Dr. Ansell contrasts Rush’s internal blood pressure control rate (around 78%) with some communities where control may be closer to 50%—meaning only half of people with hypertension are actually controlled. And even that, he cautions, may not reflect newer targets that set the bar lower than older standards.
“Know Your Numbers”: A Simple Call to Action With Citywide Reach
The public-facing behavior change Live Healthy Chicago wants is clear and repeatable:
- Get your blood pressure checked
- Understand what the numbers mean
- Know what to do next—and where to go for help
Dr. Ansell describes this as the foundation of a broader effort to protect not only individual health, but family stability and community wellbeing. He also underscores that pregnancy deserves special attention: hypertension-related complications are a preventable driver of maternal deaths.
Building Trust by Meeting People Where They Are
Because mistrust in healthcare can be widespread—especially in communities that have experienced neglect or harm—the program must work through partnerships and practical access points. The initiative’s strategy includes:
- Training community organizations to measure blood pressure correctly
- Offering checks in everyday settings—community programs, resource sites, and faith communities
- Mobile screenings to reach people outside traditional clinic walls
- Public education that feels relevant and motivating, not fear-based
He notes that older messaging like “the silent killer” may not be effective enough. The newer direction aims to connect hypertension control to what people care about most: protecting your future and your family.
A Major Shift in How Hypertension Should Be Treated
Best practice for hypertension has evolved—and the healthcare system doesn’t always keep up. Dr. Ansell describes the shift away from the old model (occasional readings with a wall cuff) toward a more effective, modern approach:
- Validated automatic cuffs
- Team-based care (not just one clinician)
- Home blood pressure monitoring
- Remote sharing of readings
- Faster medication adjustments when numbers are high
It can take many years for the best evidence to become routine practice everywhere—meaning patients may need to advocate for better measurement and monitoring methods.

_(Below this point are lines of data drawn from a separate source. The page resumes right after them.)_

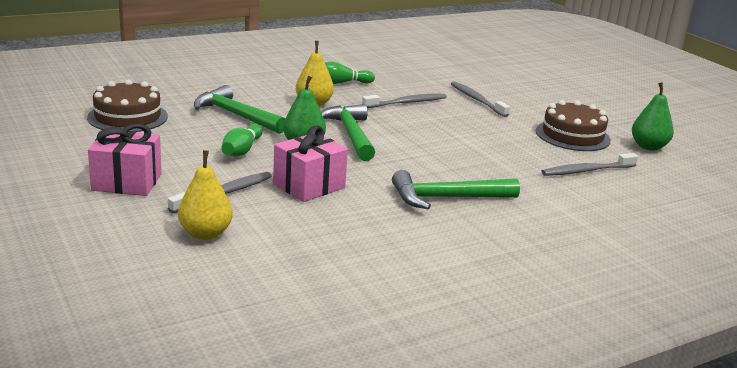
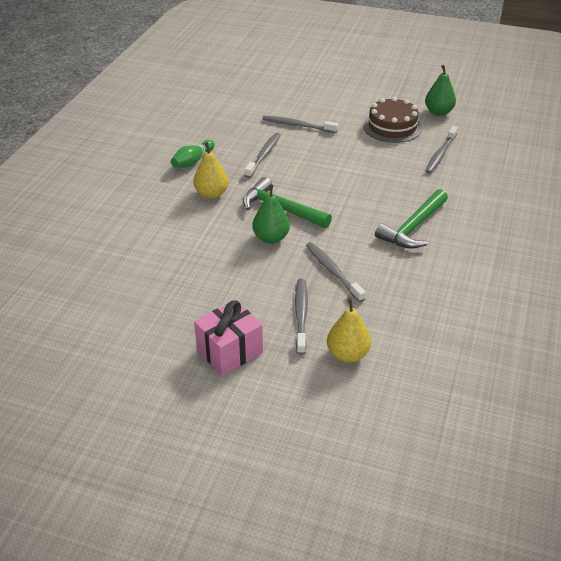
camera: 40 degrees left, 15 degrees up
brown cake [87,80,168,132] -> none
green hammer [194,85,285,134] -> none
green bowling pin [221,124,263,156] -> none
pink gift [273,126,348,202] -> grey toothbrush [306,242,366,302]

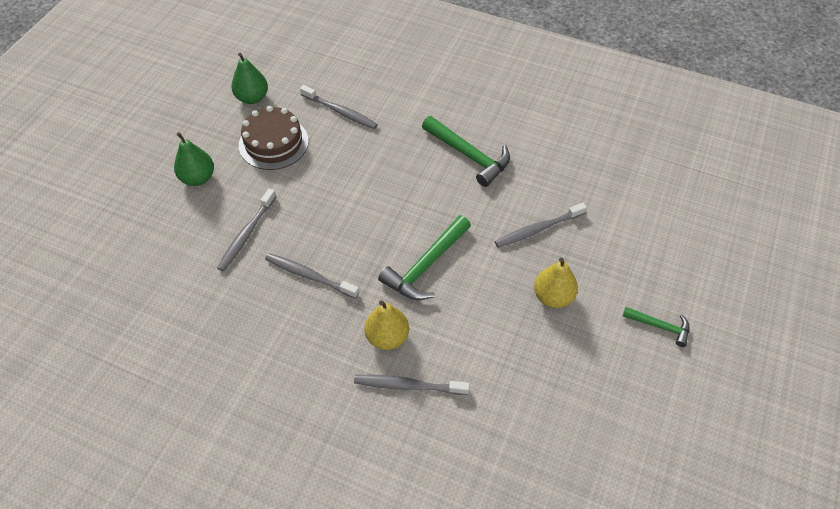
camera: 85 degrees left, 15 degrees up
green bowling pin [171,140,215,168] -> none
pink gift [194,300,263,376] -> green hammer [623,307,690,347]
green pear [252,184,290,244] -> green pear moved to [174,132,214,186]
grey toothbrush [295,279,308,355] -> grey toothbrush moved to [354,375,470,395]
yellow pear [327,298,371,363] -> yellow pear moved to [534,258,578,308]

What the Website Should Do: Inform, Guide, and Mobilize
Dr. Ansell outlines multiple audiences and jobs-to-be-done for Live Healthy Chicago’s web presence:
- Philanthropy and funders: clearly explain what makes the initiative different and why it matters
- Public awareness: define the challenge in plain, accessible terms
- Action for residents: provide “what do I do now?” pathways for anyone who needs a blood pressure check or guidance after a high reading
He references lessons from breast cancer equity work, where the key function was helping someone quickly answer: “I need a mammogram—how do I get one?” The parallel here is: “I need my blood pressure checked—what’s my next step?”
The Personal Proof Point
Near the end of the conversation, Dr. Ansell shares his own approach to maintaining healthy blood pressure: exercise and a vegetarian diet. A simple but grounded reminder that prevention and daily habits matter—alongside medical care and community-level change.